As a cardiologist, it was not easy to accept the negative result of ORBITA Trial two years ago. Stenting an obstructed coronary does not control angina? Because of my bias towards scientific skepticism and my love affair with the null hypothesis, it was easier for me. So, at that time, I wrote a quite philosophical post analyzing the value of ORBITA. For the effect size assumed in that trial, angioplasty is not effective and we must recognize the role of placebo within the efficacy of any therapy.
As a cardiologist, I was just presented by JAMA Internal Medicine to a Chinese randomized clinical trial that supposed demonstrate the efficacy of acupuncture in controlling stable angina, as compared with sham.
Now, it is too much for me. I have to accept that stenting is not such a treatment for angina while accepting acupuncture as a valid therapy?
I could not control my bias against this Chinese trial. Yes, I was severely biased to read the trial with impartiality. But after some meditation (is the evidence for that?), I became a little more impartial and able to read the article technically.
For my surprise, I found a well written article, according to CONSORT standards, which fulfills the basic criteria for low risk of bias and random errors. It is a well dimensioned trial, with correct assumptions in sample size calculation, providing enough power to test the hypothesis and precision of confidence intervals. Methodology performed according to previous definition in clinicaltrial.gov, with no change in protocol. Conclusion based on previously defined primary end-point. Central and concealed randomization, two sham control groups (non-meridians acupuncture and simulation of acupuncture), intention-to-treat analysis, no lost of follow-up. Therefore, at a first glance, it seemed to be low risk for false positive result.
Really? What is the positive predictive value of this particular trial?
While the methodology of a trial should be evaluate in itself, its predictive value should be evaluated in the context of the pretest probability of a true hypothesis. Pretest probability depends on (1) plausibility and (2) how much previous data support the hypothesis.
First, one must consider very plausible that opening of an obstructed coronary diminishes symptoms from myocardial ischemia. Although not equivalent to the effectiveness of parachutes, improving symptoms by coronary stenting is almost obvious. On the other hand, improving symptoms from myocardial ischemia by introducing needles in a remote part of the body is less obvious.

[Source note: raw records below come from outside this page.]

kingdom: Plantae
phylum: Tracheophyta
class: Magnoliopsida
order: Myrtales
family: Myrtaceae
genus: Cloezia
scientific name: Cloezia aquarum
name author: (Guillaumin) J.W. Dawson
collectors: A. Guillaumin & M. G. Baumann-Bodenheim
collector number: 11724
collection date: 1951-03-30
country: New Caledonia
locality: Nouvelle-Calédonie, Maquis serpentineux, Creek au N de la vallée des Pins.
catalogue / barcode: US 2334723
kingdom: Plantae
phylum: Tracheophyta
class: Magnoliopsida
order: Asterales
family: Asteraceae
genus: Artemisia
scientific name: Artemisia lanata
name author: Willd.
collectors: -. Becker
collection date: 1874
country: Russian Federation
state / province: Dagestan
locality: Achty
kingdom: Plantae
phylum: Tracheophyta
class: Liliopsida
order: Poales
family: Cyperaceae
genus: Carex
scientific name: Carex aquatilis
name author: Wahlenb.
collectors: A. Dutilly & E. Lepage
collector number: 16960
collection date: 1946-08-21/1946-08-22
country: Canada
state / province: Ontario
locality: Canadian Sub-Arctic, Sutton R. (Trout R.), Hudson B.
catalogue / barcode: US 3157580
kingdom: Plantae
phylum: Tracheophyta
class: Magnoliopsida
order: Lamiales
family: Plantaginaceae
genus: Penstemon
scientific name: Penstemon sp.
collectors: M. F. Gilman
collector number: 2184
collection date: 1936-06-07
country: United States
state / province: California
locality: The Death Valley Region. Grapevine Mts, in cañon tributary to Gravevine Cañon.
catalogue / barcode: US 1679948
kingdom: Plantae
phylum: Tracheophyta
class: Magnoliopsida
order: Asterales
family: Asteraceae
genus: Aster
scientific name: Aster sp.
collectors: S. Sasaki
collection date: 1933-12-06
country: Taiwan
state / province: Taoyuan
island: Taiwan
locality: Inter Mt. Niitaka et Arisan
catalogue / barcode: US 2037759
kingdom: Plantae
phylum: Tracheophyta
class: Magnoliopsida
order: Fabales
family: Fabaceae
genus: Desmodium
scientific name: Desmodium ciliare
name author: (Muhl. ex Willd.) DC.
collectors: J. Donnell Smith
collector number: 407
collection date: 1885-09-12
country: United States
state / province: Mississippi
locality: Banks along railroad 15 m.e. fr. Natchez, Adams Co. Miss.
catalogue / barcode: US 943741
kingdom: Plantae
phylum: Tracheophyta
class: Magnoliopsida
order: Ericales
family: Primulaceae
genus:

I learned that the "meridians" are based on the trajectory of afferent nerves to be stimulated by the procedure. It gives a basic logic to acupuncture, so it is not the same as homeopathy. But nerve trajectory alone is not enough for plausibility regarding clinical efficacy. We have do go further on mechanisms.
So I asked two acupuncturists friends (hospitalist and anaesthesiologist, respectively) what is acupuncture's mechanism of action. One first gave me several different mechanisms and recognized he was not sure; the other promised to “talk to me later” … I am still waiting for the answer.
It confirms my epistemological impression that acupuncture efficacy for treating angina has low level of biological plausibility. In biology, mechanisms of disease are complex and multifactorial. On the other hand, the true mechanism of an effective treatment is related to one pathway. It seems strange, almost a miracle, that one intervention has so many beneficial pathways (imunological, anti-anti-inflamatory, improves blood flow, relaxes muscle, improves muscle mobility and more).
Regarding empirical evidence, I surprisedly found at BMJ a systematic review of randomized clinical trials testing acupuncture for stable angina, which showed consistent (no heterogeneity) positive effect of this therapy in controlling angina. However, all trials were classified as high risk of bias due to lack of blinding. High risk of bias research should not increase the pretest probability of a hypothesis being true.
Finally, people commonly use the “milenar therapy” argument in favor of acupuncture. Well, I do not know of any “milenar criteria” to be taken into account for the probability of things to be true. In fact, several myths are milenar.
Thus, we should conservatively consider the efficacy of acupuncture for controlling angina as low pretest probability of being true. I am not saying it is false, just improbable.
When we find a very good piece of evidence in favor of an improbable hypothesis, the final probability will not be high. Maybe the good evidence raises the probability to moderate, but is still needs further confirmation.
But, is it really a good evidence? I decided to compare the methodologies of the ORBITA trial against the Chinese trial. Clearly, ORBITA has a greater respect for the null hypothesis. Two issues, not evaluated by standard checklist for appraisal of evidence.
- Subjectivity of primary outcome: while ORBITA chose an objective criteria (exercise time in stress testing), Chinese chose a self-reported subjective criteria (number of angina events per week).
- Effectiveness of blinding: while ORBITA reported blinding indexes, the Chinese trial did not bother. In this case, we must consider that the acupuncturist was not blind and the patient was fully conscious. How blind it really was?
In the end, I should recognize that stenting is definitely overrated in its role for stable coronary disease. But I there is no basis for finding acupuncture the future of coronary intervention.